The Pope suggested that European institutions were often seen as "aloof" and "engaged in laying down rules perceived as insensitive to individual peoples, if not downright harmful".

He said that this had combined with "certain rather selfish lifestyles, marked by an opulence which is no longer sustainable and frequently indifferent to the world around us" to create a system in which people risked "being reduced to mere cogs in a machine that treats them as items of consumption to be exploited, with the result that, as is so tragically apparent, whenever a human life no longer proves useful for that machine, it is discarded with few qualms, as in the case of the terminally ill, the elderly who are abandoned and uncared for, and children who are killed before they are born".
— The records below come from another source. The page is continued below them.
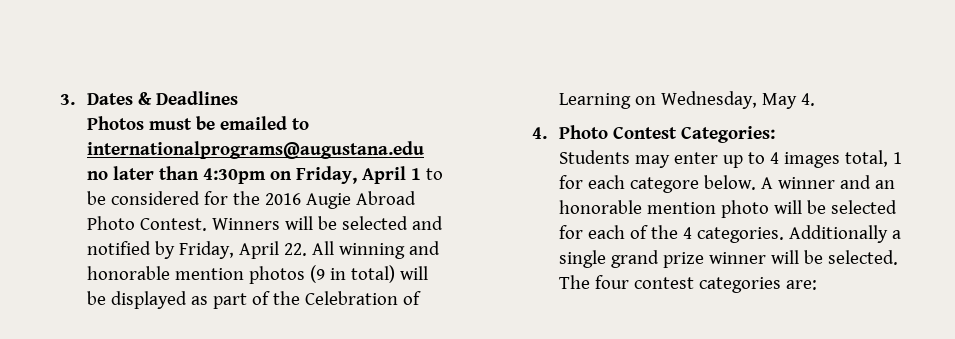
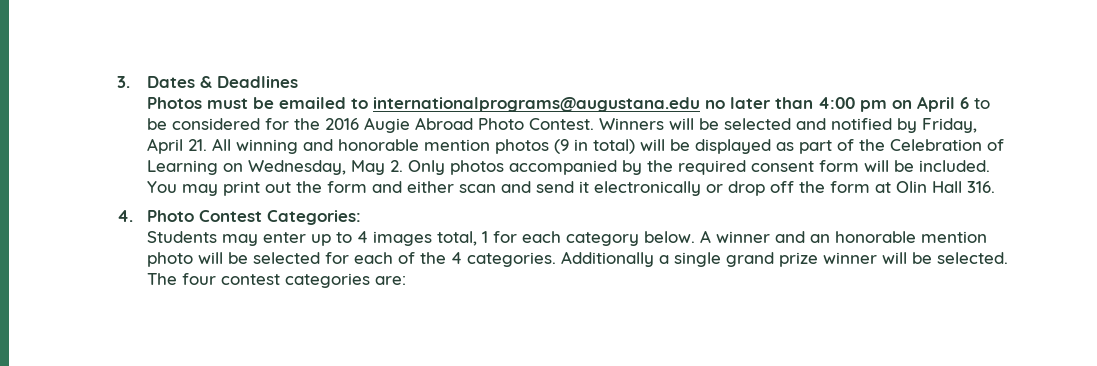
[203,166,422,184] 4:30pm on Friday, April 1 -> [818,96,970,112] 4:00 pm on April 6
[284,243,308,256] 22. -> [188,139,208,151] 21.
[801,93,816,106] 4. -> [390,160,991,175] [147,181,996,196] 2. Only photos accompanied by the required consent form will be included. You may print out the form and either scan and send it electronically or drop off the form at Olin Hall 316.
[630,177,700,193] categore -> [566,232,640,246] category

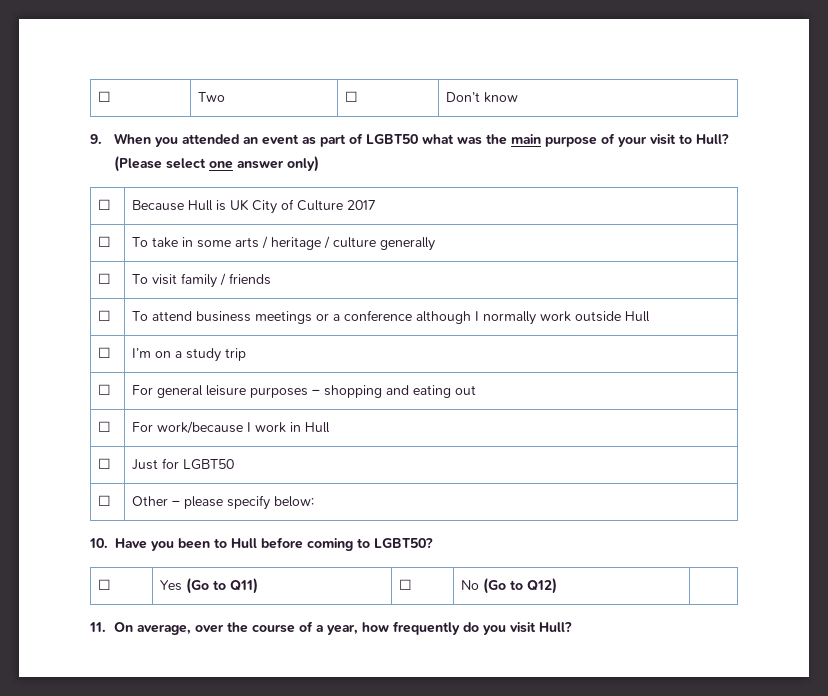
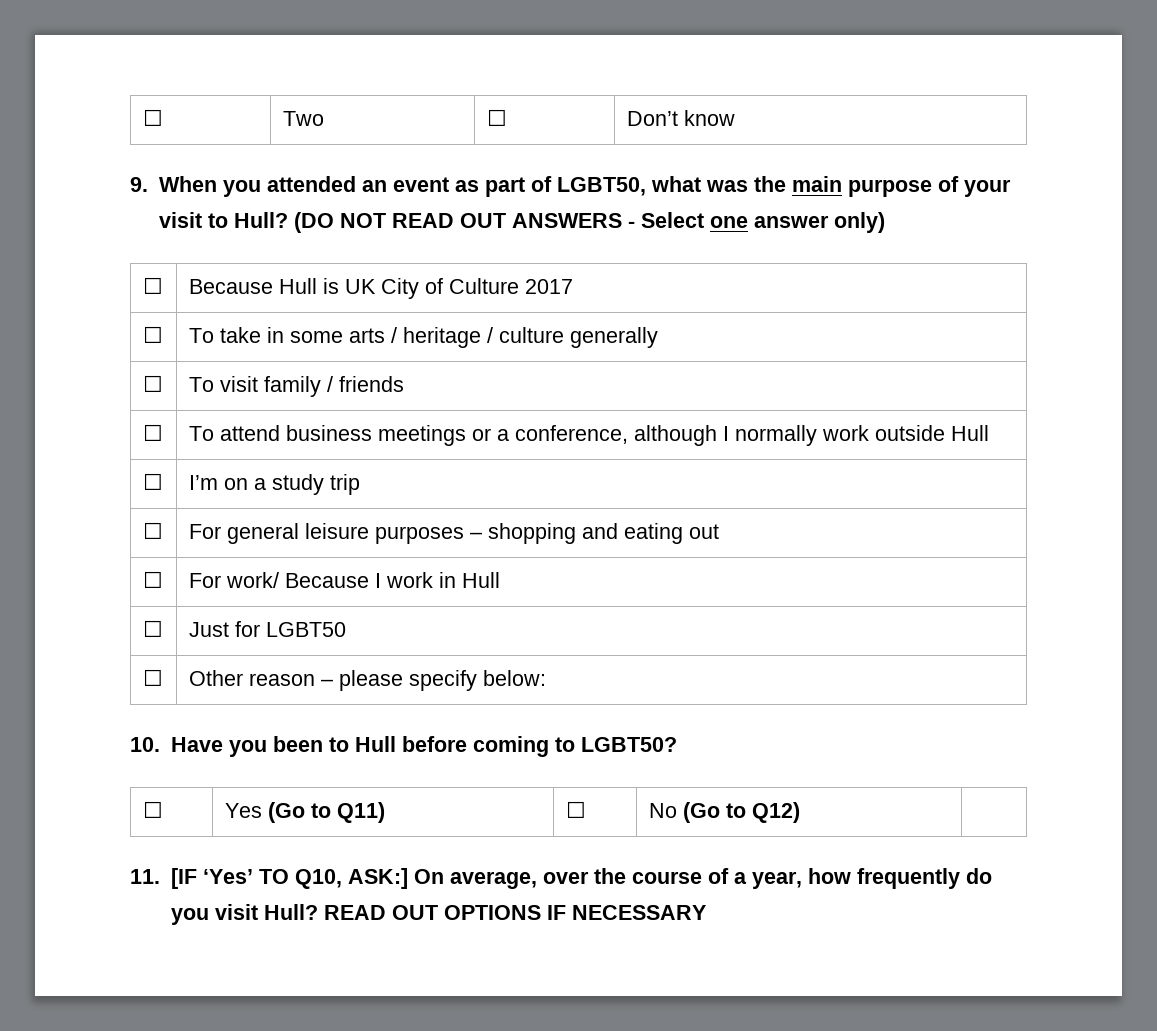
[365,134,418,144] LGBT50 -> [556,177,646,196] LGBT50,
[113,156,206,172] (Please select -> [293,212,704,233] (DO NOT READ OUT ANSWERS - Select
[344,310,413,321] conference -> [514,425,628,444] conference,
[157,421,244,434] work/because -> [225,572,369,588] work/ Because
(169, 501) none -> [248,673,315,686] reason
(106, 627) none -> [170,868,408,889] [IF ‘Yes’ TO Q10, ASK:]
(572, 627) none -> [323,905,706,920] READ OUT OPTIONS IF NECESSARY

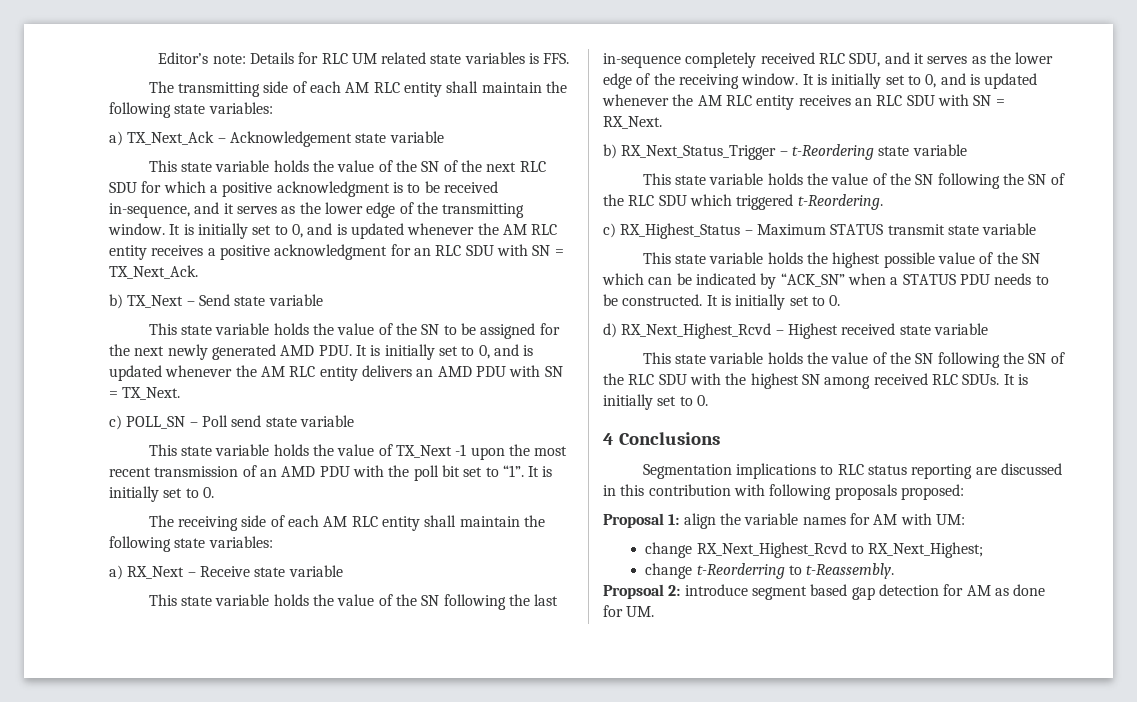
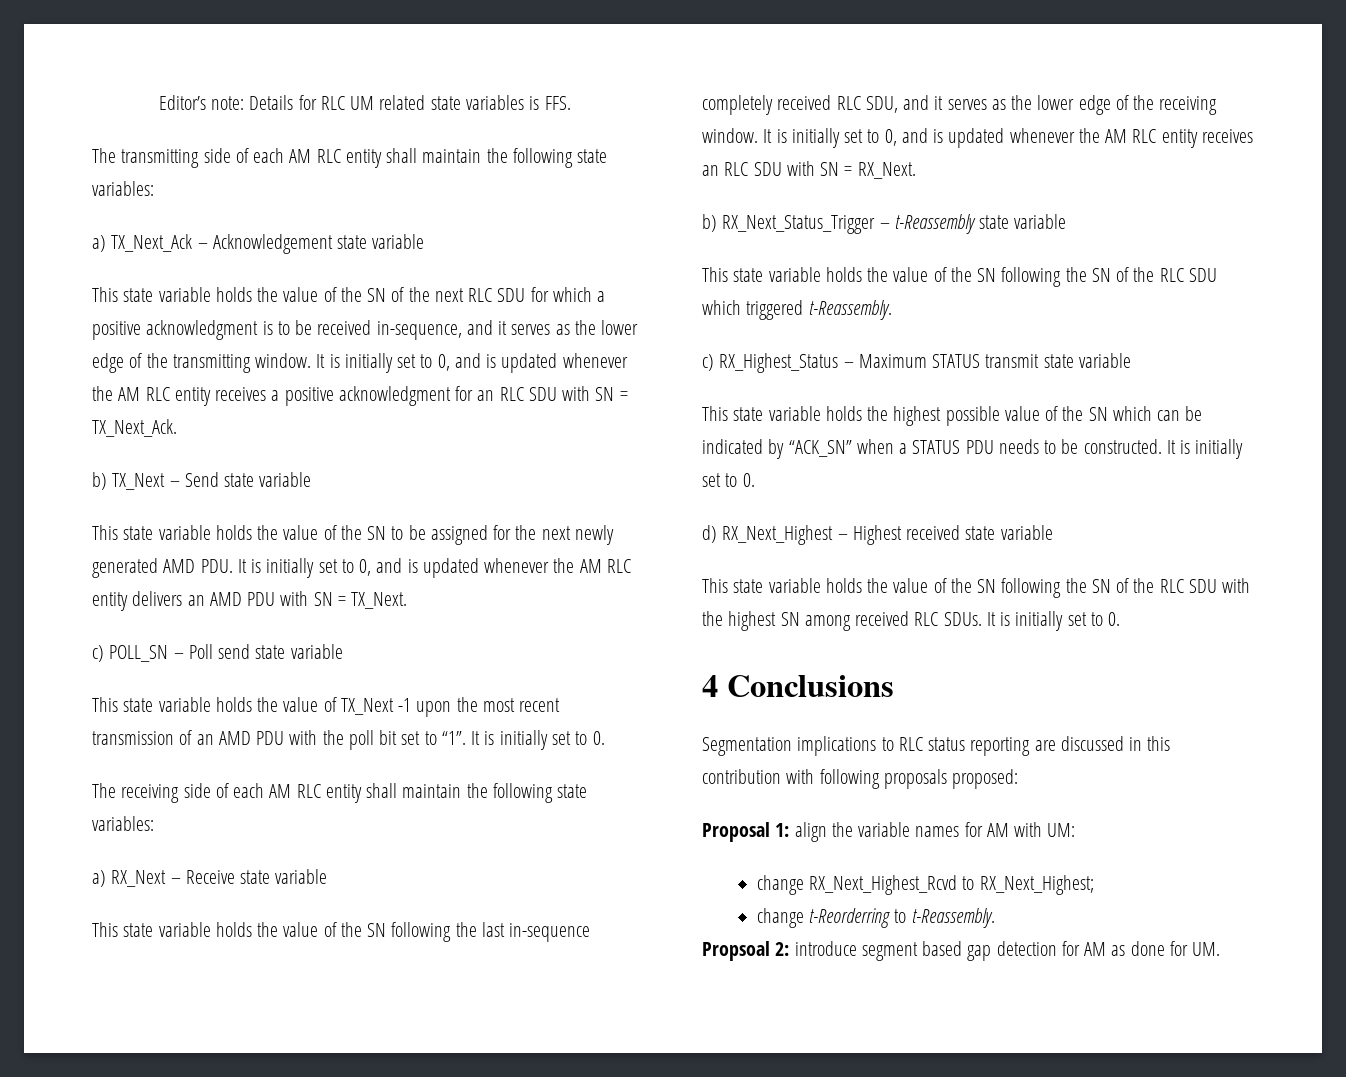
[791,144,874,160] t-Reordering -> [894,214,976,234] t-Reassembly
[797,194,883,210] t-Reordering. -> [808,300,892,320] t-Reassembly.
[621,323,772,339] RX_Next_Highest_Rcvd -> [722,525,834,545] RX_Next_Highest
MEPs, he said, were "called to a great mission which may at times seem an impossible one: to tend to the needs of individuals and peoples".

Praising the EU's commitment to promoting human rights, he warned nevertheless: "Today, there is a tendency to claim ever broader individual rights, and, I am tempted to say, individualistic rights."

The concept of duty had been divorced from the concept of rights, he said. so that "the rights of the individual are upheld without regard for the fact that each human being is part of a social context wherein his or her rights and duties are bound up with those of others and with the common good of society itself."

He urged Europe to rediscover its religious roots: "A Europe which is capable of appreciating its religious roots and of grasping their fruitfulness and potential," he said, "will be all the more able to resist the many forms of extremism spreading in the world today, not least as a result of the great vacuum of ideals which currently exists in the West."

And he called for a "united response" to the problems caused by migration, particularly to the refugee crisis across North Africa (News, 14 November). "We cannot allow the Mediterranean to become a vast cemetery," he said.

The president of the European Parliament, Martin Schulz MEP, described the Pope as "a person who gives guidance at a time when we have lost our compass".